Arguing that for a slight perturbation in network parameters, the implementation of the loss function in equation (2) could generate a tree structure that causes the loss function to become noisy, the authors equated this to a lack of continuity in the loss function space. I think they mistook stochasticity in gradient propagation with discontinuity. The whole premise of the contribution of the paper is based on this assumption that is barely proven to be true or false before the authors dived into a host of mathematical analysis that resulted in the loss function on Line 272 (please number all your equations to allow for easy referencing in the future). As a result of this key oversight, it is not clear to this reviewer that the whole contribution of the paper is warranted.

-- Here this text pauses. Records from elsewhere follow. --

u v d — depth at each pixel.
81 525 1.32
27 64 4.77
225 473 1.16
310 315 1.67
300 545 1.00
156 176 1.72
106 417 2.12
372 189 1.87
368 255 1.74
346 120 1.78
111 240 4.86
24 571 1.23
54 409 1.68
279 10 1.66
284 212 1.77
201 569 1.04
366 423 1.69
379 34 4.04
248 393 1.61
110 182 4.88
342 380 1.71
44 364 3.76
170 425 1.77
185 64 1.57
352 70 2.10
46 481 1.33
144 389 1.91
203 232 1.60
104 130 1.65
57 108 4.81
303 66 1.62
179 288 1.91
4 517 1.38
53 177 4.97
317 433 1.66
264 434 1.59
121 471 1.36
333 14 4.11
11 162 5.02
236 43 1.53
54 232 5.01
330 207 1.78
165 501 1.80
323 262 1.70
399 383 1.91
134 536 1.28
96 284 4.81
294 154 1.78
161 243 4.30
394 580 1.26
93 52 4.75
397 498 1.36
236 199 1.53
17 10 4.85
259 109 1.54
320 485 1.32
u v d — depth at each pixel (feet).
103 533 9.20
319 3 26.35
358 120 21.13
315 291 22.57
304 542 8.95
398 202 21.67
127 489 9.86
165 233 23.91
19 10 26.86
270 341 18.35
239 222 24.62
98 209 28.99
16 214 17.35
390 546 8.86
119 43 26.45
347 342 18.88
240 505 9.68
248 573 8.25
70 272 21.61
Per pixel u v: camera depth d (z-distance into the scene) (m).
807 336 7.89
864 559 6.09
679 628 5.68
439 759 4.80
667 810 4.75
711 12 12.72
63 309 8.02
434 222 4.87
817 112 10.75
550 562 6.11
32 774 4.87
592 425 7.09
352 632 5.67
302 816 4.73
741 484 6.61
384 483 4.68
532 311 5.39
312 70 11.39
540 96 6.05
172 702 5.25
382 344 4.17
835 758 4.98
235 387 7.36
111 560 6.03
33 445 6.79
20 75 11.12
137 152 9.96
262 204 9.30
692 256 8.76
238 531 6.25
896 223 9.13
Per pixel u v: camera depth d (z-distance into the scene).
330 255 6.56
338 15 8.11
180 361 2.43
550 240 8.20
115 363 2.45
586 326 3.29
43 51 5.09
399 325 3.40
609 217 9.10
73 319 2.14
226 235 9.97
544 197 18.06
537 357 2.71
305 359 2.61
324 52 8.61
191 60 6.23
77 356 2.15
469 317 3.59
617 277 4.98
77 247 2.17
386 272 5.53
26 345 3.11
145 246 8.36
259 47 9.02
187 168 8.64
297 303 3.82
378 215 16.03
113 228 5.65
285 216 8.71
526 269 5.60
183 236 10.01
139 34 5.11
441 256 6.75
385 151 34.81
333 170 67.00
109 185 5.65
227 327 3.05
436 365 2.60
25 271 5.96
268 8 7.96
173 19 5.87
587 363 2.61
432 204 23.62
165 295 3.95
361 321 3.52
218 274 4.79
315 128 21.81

As a result, I am assigning a score of fair to this contribution until I see a well-laid out argument for why this new invention is necessary.

优点

This paper introduces a differentiable treee seach and planning network to alleviate the suboptimal search results that arise when using only action and observation sequences to learn to plan in many modern data-driven plannning problems. The tree search basically synergizes submodules in the form of an encoder, value, reward and transition functions from a network by inducing the bias of a best first search into the neural architecture.
I love the motivation stated for constructing an search tree expansion policy that is stochastic in nature. But the justification for why it ensures the continuity of the loss function when the search tree is not fixed is missing. I am referring to lines 55-56.
I love the conceptualization and the synergy of REINFORCE, mathematical mechanisms to reduce variance in the REINFORCE Loss owing to possibly biased estimates, the continuity proof (though I have questions hanging over the proof of Lemma B.3 to be fully satisfied with this poposition) .
I love that the conclusion section meticulously summarizes the problem, contributions, and shortcomings. Kudos to the authors.

缺点

While I do love the mathematical contributions of the paper, I think there are essentials that are missing in the logic, organization, and flow of arguments that require a thorough review before this paper makes it into an acceptance. A principal one is the following (mentioned in the summary box but repeated here. The authors would do well to alleviate my concerns): Arguing that for a slight perturbation in network parameters, the implementation of the loss function in equation (2) could generate a tree structure that causes the loss function to become noisy, the authors equated this to a lack of continuity in the loss function space. I think they mistook stochasticity in gradient propagation with discontinuity. The whole premise of the contribution of the paper is based on this assumption that is barely proven to be true or false before the authors dived into a host of mathematical analysis that resulted in the loss function on Line 272 (please number all your equations to allow for easy referencing in the future).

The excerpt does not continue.